The same cause will affect the railroads, which at that time will probably have ceased to carry passengers except for suburban traffic.
Oh ho, that's a good one, and closer to reality than rail fans would like. The anomalous survival of commuter rail lines is an especially good touch. He goes on to predict that freight, too, will be carried more by road than by rail.

Wireless telegraphy and wireless telephones will have crushed the cable system long before the century is done.
We're getting there, far more than 20 years ago, but not quite yet. In any case the overhead phone cables started disappearing long ago because we began burying them.

Coal will not be exhausted, but our reserves will be seriously depleted, and so will those of oil.
Very astute; even if oil is far from exhausted, we are having to start to squeeze the pips. But the speculation on new power sources is still a little advanced: solar, atomic (sigh), and ... tidal? Uh, no, to get power from the kinetics of water we built dams.

The predictions are a lot less reliable when they turn domestic. I'll leave the discussion of household servants aside, except to note that, contrary to some impressions, we still have them - nannies, cleaning services - and give a point to the author's observation that less coal = less soot = easier cleaning, while taking a point away for not noting the labor-saving qualities of electric home appliances like washing machines and refrigerators, which were already in development in 1922 though not yet widely commercially available: they would be soon.

This is then followed by predictions of meals by pills - you can get nutrition that way, but not a meal, and a prediction of pre-prepared meals, which others predicted, would have been more on the mark. The author predicts the massive use of large apartment buildings, but imagines group communal living among them. Some sort of Aldous Huxley-like vision of child-rearing then follows, interrupted only by a prediction that "birth control ... will be legal all over the world." But then he has this:

Most fit women will then be following an individual career. Many positions will he open to them and a great many women will have risen high, the year 2022 will probably see a large number of women in Congress, a great many on the judicial bench, many in civil service posts and perhaps some in the President's Cabinet.
Oh yes, exactly so.

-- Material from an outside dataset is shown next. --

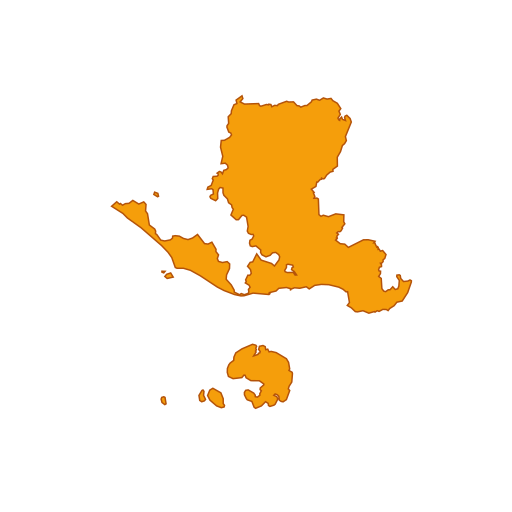 Takalar, Sulawesi Selatan, Indonesia, rotated 299°
{"feature_id": "22746128B33549586615312", "entity_name": "Takalar", "entity_type": "district", "adm_level": 2, "iso_a3": "IDN", "parent_name": "Indonesia", "parent_adm1": "Sulawesi Selatan", "projection": "orthographic", "projection_center": [119.453, -5.411], "detail": "fine", "context": "isolated", "style": "filled", "palette": "amber", "viewbox_px": 512, "rotation_deg": 299, "n_neighbors": 0, "source": "geoboundaries", "source_scale": "gbopen_adm2", "svg_char_len": 6171}
<svg xmlns="http://www.w3.org/2000/svg" viewBox="0 0 512 512"><g transform="rotate(299 256 256)"><path d="M244.9,121.3L240.5,119.4L238.5,116.4L235.7,114.6L236.2,112.0L235.2,111.5L235.9,107.9L229.5,105.6L228.7,119.0L226.9,125.1L225.0,141.7L219.4,168.2L216.6,177.3L213.8,183.1L206.8,191.0L207.0,192.9L210.1,198.5L211.7,205.6L211.7,216.8L210.1,237.2L210.3,244.8L211.9,256.0L213.8,262.2L215.5,264.9L222.1,271.4L228.6,286.0L229.4,286.3L229.2,285.6L230.4,285.4L235.1,290.5L238.8,291.6L243.2,297.9L244.2,302.1L242.5,302.8L243.9,302.6L246.9,305.1L249.0,309.9L253.5,314.9L253.0,318.5L258.8,321.6L262.9,327.0L266.2,333.6L268.9,343.5L269.1,348.2L268.3,352.2L269.2,353.4L260.6,360.3L257.0,359.8L256.9,364.5L255.5,369.8L256.3,371.8L260.0,376.1L260.7,382.4L264.8,386.5L264.6,387.3L266.9,388.5L267.2,390.5L270.8,392.8L272.4,395.9L272.3,398.0L274.9,398.4L279.5,400.9L283.9,401.6L287.5,405.7L297.5,406.4L308.5,404.5L309.7,403.9L309.7,402.3L307.7,401.0L305.2,397.4L306.5,393.5L308.9,391.6L309.0,390.4L307.6,388.5L306.2,389.1L304.1,393.2L299.0,395.5L296.1,395.9L294.2,394.0L295.4,390.5L291.5,389.6L290.5,388.0L287.7,386.7L287.2,384.8L288.5,381.9L297.1,376.4L297.6,373.2L300.9,373.4L303.1,372.3L302.6,370.9L303.4,369.9L306.0,369.4L307.6,370.9L309.2,370.0L310.0,368.4L310.7,369.4L312.7,369.9L314.2,369.0L316.3,369.8L320.3,369.0L322.2,364.1L320.5,362.4L321.7,360.4L321.0,359.6L322.5,358.9L322.2,357.7L323.1,357.8L323.0,356.2L325.2,353.4L324.7,352.7L326.6,353.0L324.6,346.2L322.2,342.1L308.3,332.6L309.4,327.9L307.6,323.7L308.5,317.9L309.9,318.4L310.6,317.7L311.0,318.4L312.5,317.1L315.0,317.6L315.3,315.4L317.2,316.1L317.9,317.6L319.3,318.2L322.3,318.2L322.7,317.3L327.2,318.1L328.5,316.1L334.6,312.9L331.5,305.3L325.5,300.3L324.3,295.1L322.2,293.6L322.7,291.0L336.1,282.9L336.2,281.2L334.6,278.7L336.6,278.6L339.0,275.6L339.8,276.0L341.3,272.0L345.9,274.7L350.1,273.3L350.6,274.2L354.0,275.0L354.8,276.0L355.9,275.6L355.9,277.2L356.9,278.3L361.1,278.6L365.4,280.2L367.4,282.3L369.0,281.2L374.1,283.6L381.8,279.2L388.3,279.3L394.5,278.0L397.2,279.0L400.7,279.1L403.8,276.3L419.4,274.4L421.9,271.6L423.1,267.2L421.5,266.1L420.1,266.3L417.9,268.6L417.4,265.4L419.0,263.5L416.6,262.8L415.2,263.4L415.2,262.4L416.3,260.8L420.7,261.1L422.9,258.3L426.0,258.7L429.0,253.1L429.1,247.9L430.2,245.2L427.7,242.1L426.9,238.3L423.0,236.1L422.5,232.8L419.6,229.5L417.7,229.7L412.3,227.6L411.3,225.8L407.9,223.0L408.2,221.1L407.4,218.9L409.0,214.1L406.5,209.9L406.2,207.8L399.5,202.0L397.9,201.8L396.8,199.3L394.2,197.5L395.7,195.6L395.0,193.6L394.3,193.7L393.6,191.7L389.3,187.6L389.3,186.1L390.6,184.4L383.3,172.3L383.1,167.4L387.3,168.2L389.3,166.1L382.7,163.0L380.1,165.4L377.6,163.4L371.1,164.1L368.5,165.3L364.3,164.2L358.7,167.8L355.9,167.5L354.6,168.1L351.2,172.1L351.3,174.4L350.0,175.9L346.9,175.4L341.9,172.3L340.2,169.6L334.0,172.2L327.1,178.6L319.8,180.7L322.3,184.1L321.6,187.1L319.6,188.9L317.2,188.2L315.3,186.3L311.6,186.8L312.5,184.7L312.2,183.0L309.6,181.8L309.5,183.1L308.3,183.8L306.9,183.3L304.8,180.0L302.4,180.3L301.7,181.8L296.0,182.6L292.9,180.5L290.6,181.0L293.3,184.6L293.2,186.2L289.6,188.7L287.0,186.9L285.5,187.0L284.5,188.5L284.8,193.9L287.7,194.7L292.5,191.8L296.4,190.9L298.5,191.4L299.4,194.2L295.3,196.5L293.5,198.5L292.1,203.3L289.3,206.2L288.9,209.8L286.8,211.6L285.9,213.5L279.7,214.2L278.1,221.1L279.3,223.1L284.6,224.0L285.7,225.5L285.4,228.9L278.0,234.8L273.6,236.3L272.2,238.4L272.5,241.4L273.5,243.0L272.4,244.3L268.9,244.4L266.8,243.1L264.1,244.1L262.1,246.1L262.4,248.2L264.8,251.0L263.6,257.2L261.3,258.3L259.9,260.7L260.1,265.1L263.4,268.0L266.8,268.9L268.7,271.5L268.2,275.2L266.8,277.1L263.7,278.0L256.2,277.0L257.0,273.2L254.9,262.5L258.2,255.6L249.3,256.0L247.6,254.0L242.9,253.6L241.4,257.8L238.5,260.3L236.0,259.9L235.3,258.2L230.1,258.5L228.9,259.9L227.3,259.7L227.1,264.1L225.8,266.0L223.1,265.6L221.0,267.2L219.4,267.2L216.5,264.5L216.0,261.3L214.2,260.5L213.9,254.5L215.6,253.4L218.7,248.4L221.2,241.2L225.2,239.4L232.2,238.9L236.3,236.8L237.1,233.5L234.0,229.8L233.1,225.8L235.0,223.4L238.8,222.7L240.5,218.7L242.5,217.8L246.7,210.7L243.2,208.3L241.9,205.0L246.5,194.4L241.0,191.8L237.4,188.6L236.2,184.1L236.2,179.3L234.6,175.5L233.0,173.5L231.1,174.3L228.6,173.3L224.9,168.9L223.7,165.0L226.7,158.8L226.8,157.2L229.1,156.2L230.5,154.3L231.4,147.7L240.4,140.6L241.8,137.6L247.8,134.8L248.9,131.6L244.6,128.3L244.9,121.3ZM264.3,287.9L265.8,292.5L264.5,294.0L263.3,293.2L261.3,293.7L261.0,296.9L259.1,300.7L258.3,299.5L259.7,296.5L256.7,291.4L256.4,289.1L257.2,288.1L260.7,288.2L263.1,286.9L264.3,287.9ZM153.9,287.1L149.9,285.3L147.6,285.0L143.8,285.5L140.3,287.3L137.3,290.3L137.6,295.4L142.8,302.6L146.0,303.2L146.4,304.3L144.7,306.4L144.5,312.0L148.5,319.4L147.9,324.8L147.1,325.3L142.6,323.7L141.1,324.4L140.7,326.0L137.3,326.1L136.2,326.9L133.3,325.7L132.6,323.6L133.9,322.8L135.0,320.5L135.1,314.1L133.5,312.1L131.0,312.0L129.0,313.2L126.6,316.6L126.0,318.1L126.8,322.9L122.8,327.7L122.6,329.5L127.5,333.4L133.2,335.0L133.0,338.1L131.3,339.4L131.2,341.1L134.2,344.0L135.6,344.6L141.5,344.4L143.0,342.4L142.8,339.1L144.6,339.6L145.0,341.8L144.4,343.9L141.2,346.3L141.0,348.5L141.6,350.4L145.1,352.2L154.7,350.7L155.4,348.7L158.1,348.1L163.1,348.4L170.8,344.9L171.8,344.0L171.9,340.3L173.6,340.2L178.7,336.1L180.9,332.4L181.3,320.5L179.9,315.5L178.5,313.9L180.2,311.4L178.8,309.9L181.2,308.0L181.1,305.5L178.7,302.8L175.6,303.6L174.5,306.0L173.1,306.3L172.1,305.3L170.9,305.5L167.5,302.4L172.1,302.6L172.6,301.6L174.1,301.8L175.3,300.5L177.3,300.3L177.9,299.1L177.1,295.8L168.1,288.8L161.5,285.3L156.9,285.7L153.9,287.1ZM116.3,280.6L110.5,281.3L107.6,285.6L105.8,294.2L106.5,299.2L108.5,301.3L110.1,300.9L111.0,298.9L115.3,296.5L119.3,291.6L119.4,282.4L116.3,280.6ZM112.1,273.9L106.4,273.7L102.4,276.8L102.2,279.2L104.3,281.1L106.1,281.4L108.7,277.7L112.4,276.1L113.1,274.6L112.1,273.9ZM197.4,193.8L199.8,189.6L196.7,186.7L193.9,186.2L193.3,189.2L197.4,193.8ZM83.1,249.0L88.2,245.0L88.2,243.6L86.6,242.1L84.8,242.4L82.3,244.8L81.8,248.3L83.1,249.0ZM261.0,141.8L263.2,139.8L262.7,136.4L260.3,136.8L260.1,141.2L261.0,141.8ZM198.5,183.9L197.1,181.1L196.3,181.5L196.5,183.5L198.5,183.9Z" fill="#f59e0b" stroke="#b45309" stroke-width="1.5"/></g></svg>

To have a woman Speaker of the House, a Vice President and 5 cabinet members, and 3 out of 9 Supreme Court justices is utopian by 1922 standards. But the author goes on:

But it is unlikely that women will have an achieved equality with men. Cautious feminists such as myself realize that things go slowly and that a brief hundred years will not wipe out the effects on women of 30,000 years of slavery.
And that's true also. But the reference to women as slaves is a glaring reminder that the article says nothing about race relations whatever.

The section on politics is too obsessed with kingdoms vs. republics. Even in 1922 it didn't really make any difference in an advanced parliamentary system. It claims that politics will be unchanged; I think not. But it does predict nationalization, which if it hasn't taken place regulation has. It also predicts that war, even unimaginable war, will continue, a sadly wise prophecy, especially before 1939.

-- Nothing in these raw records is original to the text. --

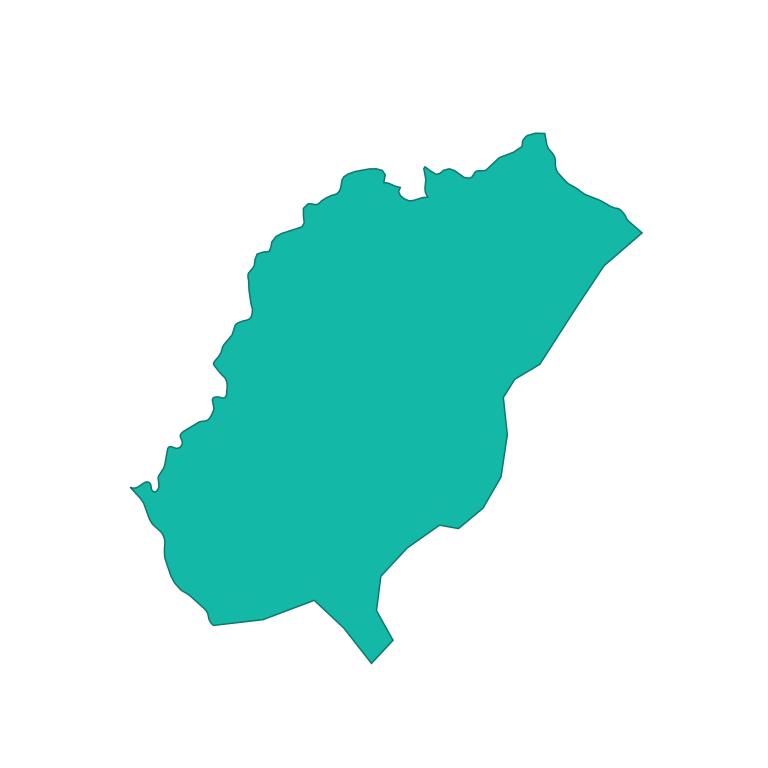 an SVG outline of Vakinankaratra, rotated 133°
{"feature_id": "MDG-5881", "entity_name": "Vakinankaratra", "entity_type": "Autonomous Province", "adm_level": 1, "iso_a3": "MDG", "parent_name": "Madagascar", "parent_adm1": "", "projection": "robinson", "projection_center": [46.868, -19.718], "detail": "fine", "context": "isolated", "style": "filled", "palette": "teal", "viewbox_px": 768, "rotation_deg": 133, "n_neighbors": 0, "source": "natural_earth", "source_scale": "10m", "svg_char_len": 3213}
<svg xmlns="http://www.w3.org/2000/svg" viewBox="0 0 768 768"><g transform="rotate(133 384 384)"><path d="M91.1,437.2L97.9,428.2L99.3,425.2L99.8,423.5L100.5,417.5L101.0,415.7L102.2,412.9L104.1,410.6L106.4,408.6L108.4,406.3L110.0,403.5L110.6,401.9L111.0,400.2L111.9,387.7L111.7,385.2L109.9,378.2L109.3,374.9L108.9,370.1L108.3,366.4L102.2,350.7L99.5,339.1L98.3,336.2L97.3,334.2L96.3,333.1L95.6,331.1L95.4,328.5L95.9,324.1L96.6,321.6L97.5,319.7L98.0,318.0L98.1,316.0L97.5,298.3L147.5,303.7L196.6,295.6L263.3,283.5L291.4,291.6L312.5,287.5L337.0,259.2L372.2,235.0L407.3,226.9L438.9,230.9L449.4,247.1L488.0,255.2L526.7,255.2L554.8,235.0L565.3,202.6L596.9,202.6L589.9,247.1L589.8,287.5L638.9,311.8L676.9,344.1L676.9,346.3L676.5,348.7L675.4,351.6L672.1,356.4L671.2,358.6L670.9,362.4L671.2,382.1L671.8,385.8L672.6,388.9L673.1,391.5L673.1,393.4L672.3,401.5L669.7,409.1L661.0,425.1L659.1,427.5L654.8,431.8L650.0,435.5L647.9,437.7L647.0,439.0L645.5,441.8L644.8,443.7L644.3,446.1L644.4,457.3L643.8,460.2L642.7,463.6L635.0,478.7L633.8,484.1L632.6,499.3L631.8,497.3L631.1,496.3L630.0,495.2L628.7,494.4L627.3,493.7L620.8,492.3L618.9,491.7L617.4,490.8L616.6,489.7L616.2,488.2L616.4,486.7L617.1,485.3L619.1,482.9L619.8,481.7L620.1,480.2L619.8,478.7L618.7,477.6L617.0,477.1L614.2,477.9L612.5,478.7L611.1,480.0L607.2,484.7L606.1,485.6L604.5,486.2L595.9,487.8L592.9,489.0L578.8,498.1L577.3,498.4L575.9,498.0L574.6,496.2L573.2,492.8L572.3,491.6L571.1,490.6L569.5,490.1L567.6,490.0L564.9,491.0L563.6,492.5L562.7,494.2L562.1,495.8L561.3,497.1L560.2,498.2L558.2,498.6L555.3,498.3L537.9,493.3L536.6,492.6L533.1,489.6L531.8,488.8L530.1,488.3L527.9,488.2L524.7,488.9L519.4,490.7L518.3,491.4L517.6,492.0L513.4,497.8L512.4,498.9L511.0,499.4L509.1,498.9L507.0,497.0L505.8,495.3L505.0,493.6L504.1,492.2L502.9,491.3L501.3,491.1L499.3,491.8L498.0,492.8L496.8,494.0L493.1,496.6L492.0,497.7L490.0,500.0L489.2,501.4L488.5,502.9L488.0,504.6L487.8,510.5L486.4,520.1L486.0,521.9L484.5,523.1L481.9,523.5L477.0,523.6L472.2,524.6L466.7,527.4L464.5,527.9L451.6,528.6L443.1,532.7L441.3,533.0L439.0,532.6L433.7,529.9L430.6,527.7L429.2,527.1L427.5,526.7L424.8,527.1L423.1,528.0L419.4,530.9L418.4,532.1L415.9,536.2L407.3,546.9L400.9,553.3L399.1,555.8L398.0,556.9L396.9,557.9L395.3,558.7L388.3,559.1L385.6,559.8L381.0,563.2L375.5,565.4L370.0,562.4L365.3,558.4L361.3,559.9L356.7,562.9L349.9,563.6L343.7,561.5L325.1,551.2L320.5,552.3L315.9,557.7L310.5,562.7L304.0,562.4L301.9,560.2L300.4,557.7L298.8,555.6L296.3,554.7L292.9,554.6L287.6,553.3L282.0,551.0L279.6,549.5L276.9,548.3L273.5,548.1L270.2,549.4L263.5,553.8L259.9,554.7L254.5,553.3L248.1,549.9L236.8,541.5L231.8,536.3L229.0,530.9L230.1,525.8L236.8,521.5L234.2,517.9L231.4,510.1L229.1,506.1L233.4,504.5L235.1,500.2L234.7,495.0L232.8,490.4L229.6,487.6L221.2,482.8L217.6,479.4L215.5,484.7L212.9,487.6L206.0,492.8L199.3,501.8L197.2,502.1L196.4,495.0L195.0,488.5L191.4,486.7L186.8,486.1L182.0,482.9L179.8,477.8L178.3,466.4L175.2,461.8L172.7,460.8L167.6,461.8L165.7,461.8L163.5,460.3L159.9,456.5L158.0,455.2L139.9,454.1L126.1,447.3L119.7,445.9L117.7,445.2L115.7,445.3L113.0,447.5L111.2,448.5L108.9,448.9L106.5,448.9L104.5,448.6L97.3,444.3L91.1,437.2Z" fill="#14b8a6" stroke="#0f766e" stroke-width="1.5"/></g></svg>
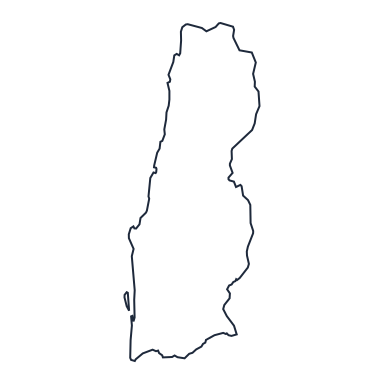 the border of Namibe
{"feature_id": "AGO-1893", "entity_name": "Namibe", "entity_type": "Province", "adm_level": 1, "iso_a3": "AGO", "parent_name": "Angola", "parent_adm1": "", "projection": "equal_earth", "projection_center": [12.66, -15.394], "detail": "medium", "context": "isolated", "style": "outline", "palette": "slate", "viewbox_px": 384, "rotation_deg": 0, "n_neighbors": 0, "source": "natural_earth", "source_scale": "10m", "svg_char_len": 1896}
<svg xmlns="http://www.w3.org/2000/svg" viewBox="0 0 384 384"><path d="M225.9,334.0L223.2,332.9L214.5,335.2L206.0,339.9L205.3,342.6L203.0,343.9L201.4,346.6L196.2,349.4L192.5,352.8L189.2,353.8L184.6,358.3L177.5,357.2L174.6,355.5L172.1,357.0L162.9,357.4L162.2,355.3L159.1,353.1L158.1,350.6L156.0,351.2L152.6,349.7L142.8,353.4L135.7,359.3L134.8,361.0L131.1,359.9L130.2,357.8L130.6,340.2L131.9,325.5L131.1,316.4L132.3,315.9L133.5,321.4L134.6,317.5L134.2,299.8L134.7,290.3L131.8,256.2L133.6,248.9L128.9,238.2L128.8,234.3L130.7,228.2L133.4,226.4L134.4,228.4L136.1,228.5L139.5,224.3L140.5,218.0L146.0,212.6L146.9,210.6L149.2,198.7L148.5,196.4L150.3,178.0L153.5,172.5L155.6,173.1L156.2,172.1L156.5,169.0L156.1,167.8L154.0,167.3L154.2,165.4L157.2,152.7L159.6,148.6L160.4,141.8L162.3,140.9L164.8,134.3L164.3,129.4L166.1,119.6L166.5,112.4L168.7,105.7L169.4,99.6L169.4,90.9L167.5,82.9L169.9,81.7L170.3,79.3L168.5,74.8L173.3,62.0L174.3,55.4L176.7,53.9L179.1,55.3L180.2,53.3L181.1,40.6L180.9,31.7L182.3,27.2L185.8,24.5L187.7,24.2L201.9,28.0L206.4,31.3L215.6,27.0L218.8,23.4L220.5,23.0L233.0,26.7L234.1,29.8L233.1,36.0L233.5,38.0L239.5,50.3L251.8,52.5L255.8,62.5L253.1,73.9L254.9,81.7L254.7,86.6L258.5,91.5L259.5,106.1L256.1,114.2L254.7,123.4L252.1,130.0L232.3,148.6L231.6,151.0L231.9,159.1L229.9,163.7L229.9,165.5L232.6,172.9L228.5,177.6L228.5,179.2L229.5,180.4L233.9,181.6L236.0,187.0L240.4,184.9L241.6,186.2L243.1,195.6L248.0,200.1L250.3,204.9L250.6,223.1L253.2,231.0L253.1,233.3L247.9,246.6L246.8,251.5L247.0,255.6L248.9,263.9L247.8,267.6L239.7,278.0L237.1,280.0L236.2,279.2L235.4,281.1L233.3,282.0L231.6,284.5L229.1,285.5L227.1,289.3L229.9,293.4L229.6,298.3L224.3,305.0L223.2,309.1L226.8,316.1L234.0,325.7L236.7,334.4L231.5,335.9L228.5,335.2L226.8,333.4L225.9,334.0ZM127.8,292.8L129.1,310.7L126.7,306.2L124.5,297.4L124.6,294.9L126.7,292.2L127.8,292.8Z" fill="none" stroke="#1e293b" stroke-width="2"/></svg>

As regards the United States in particular, it is likely that the country will have come to a complete settlement, with a population of about 240,000,000.
Underestimate. We passed that in 1990. US population in 2020 was about 330 million. But the idea that we'll be completely settled and can stop working so hard is one of those utopian perennials that never came to pass and likely never will. There's still plenty of room for entrepreneurship, remembering that 3 of the biggest 10 companies in the US right now are Amazon, Apple, and Google, all in businesses that didn't exist a century ago, and that 5 of the rest are in services, not a top field then either.